According to a report from research group CIRP on Friday, Apple's iOS accounted for 44 percent of U.S. smartphone activations during the first quarter of 2020, beating similar metrics last seen in 2016.
Source: CIRP
While Apple and Google share a "stable duopoly" in smartphone user share, the scales are slowly shifting in favor of iOS. Since a low of about 32% in the first quarter of 2018, iOS has steadily regained marketshare to take 44% of the whole in the most recent March period, CIRP claims (PDF link). Android gobbled up the remaining 56%.
"U.S. operating system market shares have varied slightly in the past few years, but have remained remarkably stable," said Josh Lowitz, partner and co-founder of CIRP. "Android has typically had a somewhat greater share, but shares have not varied considerably.
As expected from a saturated market like the U.S., new users appear responsible for negligible churn for the two smartphone leaders. Data suggests switchers are the new prize.
CIRP notes 89% of Android users and 91% of iOS users stuck with their current operating system in the most recent March quarter. That slight imbalance was also evident in 2019, a year in which relative iOS activations began to recover from the low suffered in 2018.
Overall, however, fluctuations in marketshare are nuanced, indicating high levels of loyalty for both iOS and Android.
"Operating system loyalty is stable at very high levels," added Mike Levin, partner and co-founder of CIRP. "For the past four or so years, around 90% of new mobile phone activations stayed with the buyer's previous operating system. Despite Apple's efforts to attract Android users to iOS, and Android handset manufacturers' similar efforts to attract iPhone customers, operating system usage is among the stickiest of all consumer affinities."
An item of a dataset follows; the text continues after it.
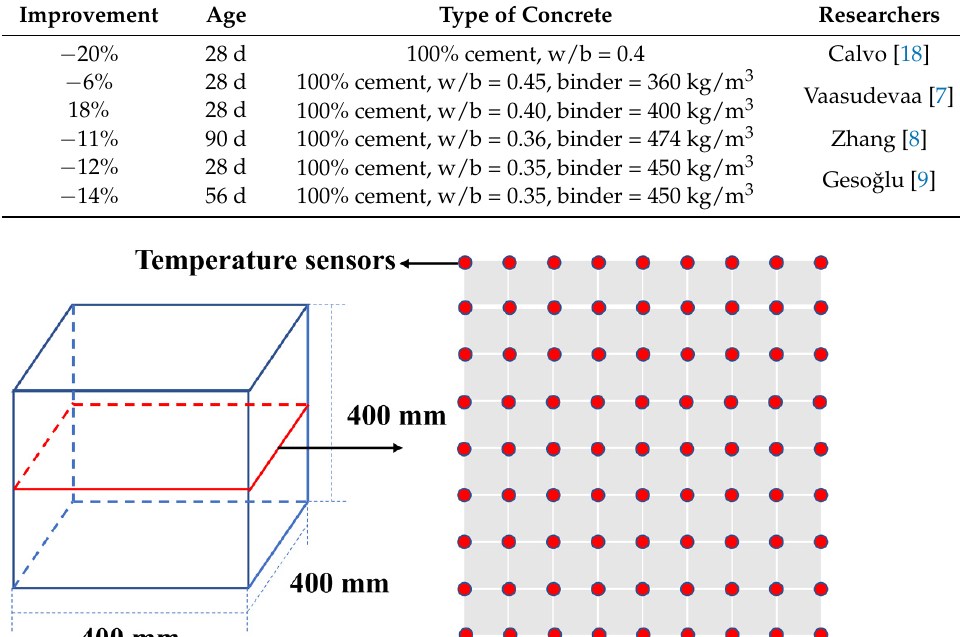
Figure 4. The heat damage of steam ‐ cured concrete [20]. The temperature stress of the concrete surface intensifies and causes damage with increasing steam curing temperature. The temperature stress promotes the coarsening of the porosity of the outer layer (mainly large pores with a diameter in the range from 0.5 to approximately 4 mm) and the generation of cracks in the interface transition zones [21]. The higher the temperature and the longer the curing time, the more obvious the reduc ‐ tion in the strength of concrete in the later stage [22]. However, the thermal damage from steam ‐ cured concrete is hardly reflected in nor ‐ mal testing, which is related to the size of the concrete specimen. The concrete used in the test is generally a 100 mm × 100 mm × 100 mm cube, its hydration heat is limited, and the surface temperature is not very high. Therefore, the early strength of steam ‐ cured concrete is greatly improved, but the later strength does not decrease in some tests [23]. The secondary hydration of mineral admixtures with low activity is often used to compensate for the pores to effectively reduce the effect of thermal damage on concrete. Meanwhile, the steam curing process is controlled to alleviate the problem of excessive pore coarsening on the concrete surface. (2) Shrinkage cracking: Slight volume deformation occurs in the normal curing pro ‐ cess of concrete. The degree of change in the volume of concrete is correspondingly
Today's data was gleaned from a survey of 500 subjects polled in April.
In its report, CIRP argues Apple and Google must join forces to create a COVID-19 contact tracing app to help U.S. agencies monitor and track transmission of the deadly virus.
The companies announced initial steps toward such a solution earlier today, noting development of specialized APIs and operating system-level integrations that will enable both iOS and Android devices to track the spread of COVID-19 via Bluetooth communications. The tech giants underscored the joint system is built on principles of user privacy.
Apple and Google's contact tracing project is expected to launch as an app in mid-May, which is to be followed by operating system integrations at a later date.